Delhi (AsiaNews) - Members of the Arunachal Christian Forum (ACF) are staging an eight-hour hunger strike today against the implementation of the Arunachal Pradesh Freedom of Religion Act (APFRA), the local anti-conversion law. In reality, the law had already existed in Itanagar since 1978 but until now it had never been implemented by the local governments that had succeeded one another.

Now, however, the current chief minister Pema Khandu - who is a member of the BJP, Prime Minister Modi's nationalist party - has expressed his intention to launch implementing regulations that will be discussed on 6 March. The occasion was a sentence pronounced by the local High Court that last September, accepting a petition presented by a lawyer of the nationalist front, ordered the state government to intervene on the matter within six months.
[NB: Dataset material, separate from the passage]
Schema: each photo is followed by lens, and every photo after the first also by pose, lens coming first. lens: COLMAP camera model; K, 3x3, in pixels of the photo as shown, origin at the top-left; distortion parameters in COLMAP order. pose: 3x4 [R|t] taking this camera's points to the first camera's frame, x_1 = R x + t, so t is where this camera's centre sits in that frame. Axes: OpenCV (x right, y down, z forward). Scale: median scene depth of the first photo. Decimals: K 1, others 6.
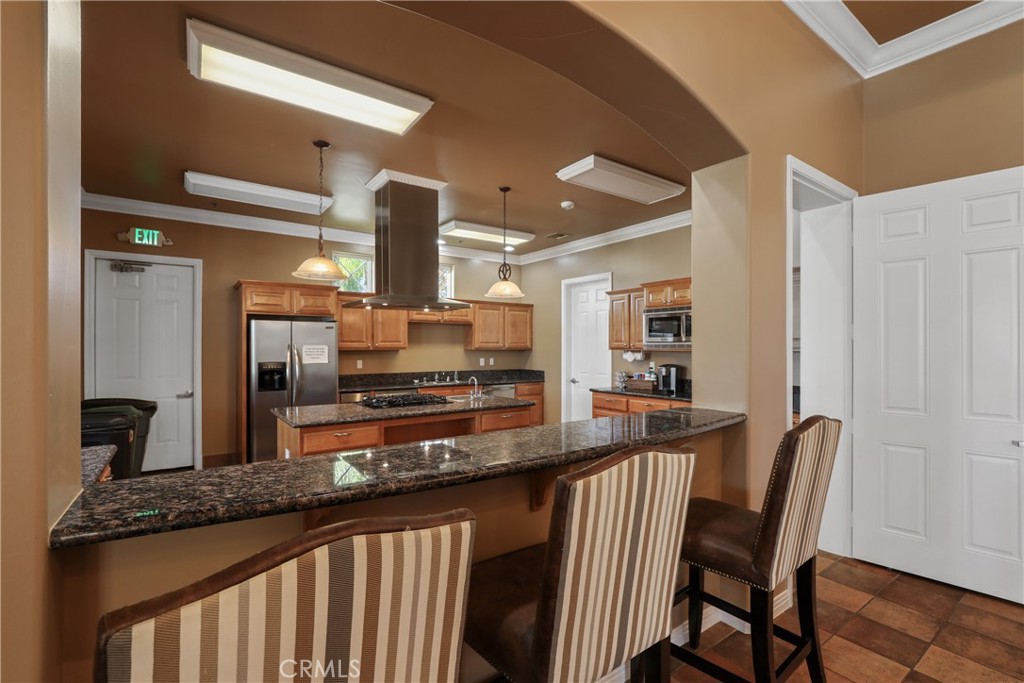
lens RADIAL K [[474.0, 0, 512.0], [0, 474.0, 341.5], [0, 0, 1]] dist [0.000368, 0.000180]
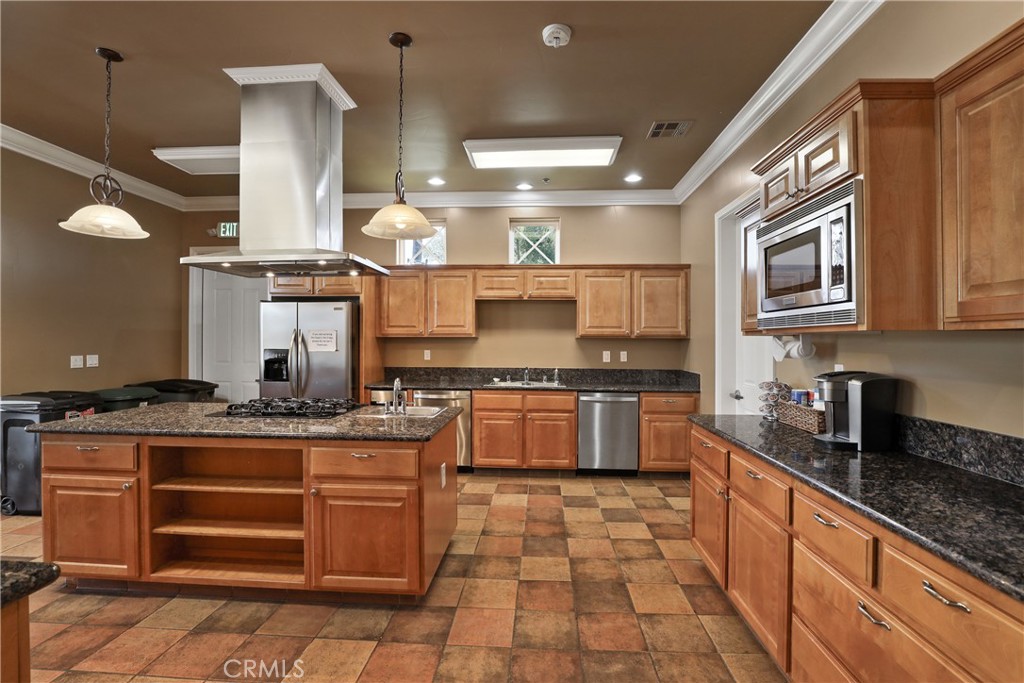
lens RADIAL K [[474.0, 0, 512.0], [0, 474.0, 341.5], [0, 0, 1]] dist [0.000368, 0.000180]
pose [[0.764590, 0.003670, -0.644506, 0.301243], [0.003249, 0.999949, 0.009548, 0.016450], [0.644508, -0.009394, 0.764539, 0.447862]]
Arunachal Pradesh is a north-eastern Indian state with a strong Christian presence: according to the latest census, held in India in 2011, Christians make up 30.26% of the population.

The Arunachal Christian Forum, founded in 1979, is at the forefront of opposition to this law, which it defines as ‘blatantly anti-Christian’. Pema Khandu replied that the state government is ready to hold talks on the issue and reassured that the regulations proposed under the law are not against any religious community but are intended to safeguard ‘indigenous faiths’.

The local Minister of the Interior, Mama Natung, has invited the ACF to a meeting to be held on 21 February. The president of the Arunachal Christian Forum, Tarh Miri, said he would accept the invitation, but confirmed all the protest initiatives: ‘We demand the total withdrawal of this law’, he commented, anticipating that if this does not happen there will be a large demonstration in front of the National Assembly on 6 March, the day the discussion is scheduled to take place.

‘We are protesting against the return of this law that has been inactive for four decades,’ added Miri. ’Although its title speaks of freedom, it was conceived to limit the possibility of practising one's religion. And the State is practically indifferent to our concerns and objections.’